Source: www.ghanaweb.com

Arms proliferation: Security agencies being lazy with statistics – Festus Aboagye

There have been many incidents of illegal importation of arms into Ghana in recent times There have been many incidents of illegal importation of arms into Ghana in recent times

A security analyst attached to the Kofi International Annan Peacekeeping Training Centre (KAIPTC) has said Ghana’s security risks being thrown into disarray by unrecorded gun ownership by civilians.

Col. Festus Aboagye (rtd) said available statistics about the number of registered and illicit arms held by civilians is outdated, painting an unreliable picture of the danger that this presents to Ghana’s security.

A 2014 report commissioned by the National Small Arms Baseline Survey and launched in 2016, reveals that 2.3 million small arms were in circulation.

Speaking to this data, Col Aboagye (rtd) said the country needs an updated and reliable data that can help policymakers to get a grip of how to deal with the incessant robberies and gun violence that is gradually threatening to disrupt national peace.

“We are being lazy about statistics. This figure of two million-plus that all of us are peddling is based on KAIPTC study…dating to 2014. It is reasonable to assume that six years on, more weapons have been acquired that have not been declared, that have been smuggled,” he said.

His comments follow the seizure of over 400 pistols and thousands of ammunitions that was illegally imported into the country last Friday, October 9, 2020.

The arrest of the guns and ammunition on Friday is among recent incidents of large hauls of arms finding its way to Ghana illegally.

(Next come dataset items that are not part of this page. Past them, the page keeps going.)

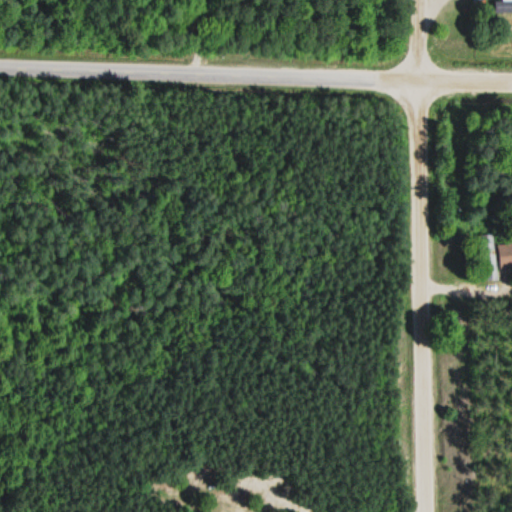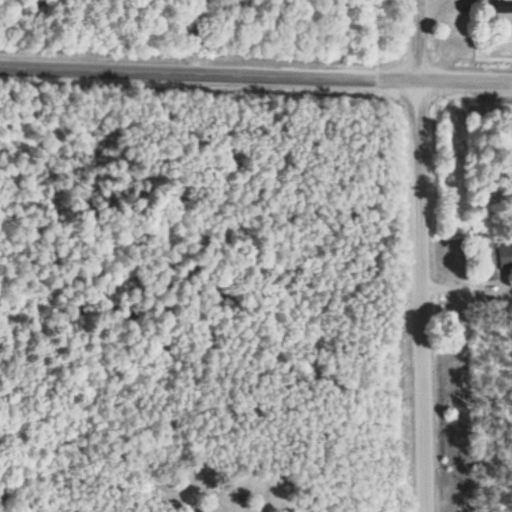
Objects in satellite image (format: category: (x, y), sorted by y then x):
building: (504, 5)
road: (415, 39)
road: (208, 70)
road: (464, 79)
building: (505, 255)
building: (488, 258)
road: (420, 295)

Col Aboagye (rtd) said, “commendation must go to whoever was on duty, behind the machine that saw that the machine was flagging…assuming that that individual had been bribed he would have overlooked it.”

With few months to the December 7, presidential and parliamentary elections, armed robbery attacks and gun-related violence have been on the rise, raising doubts about peaceful general elections.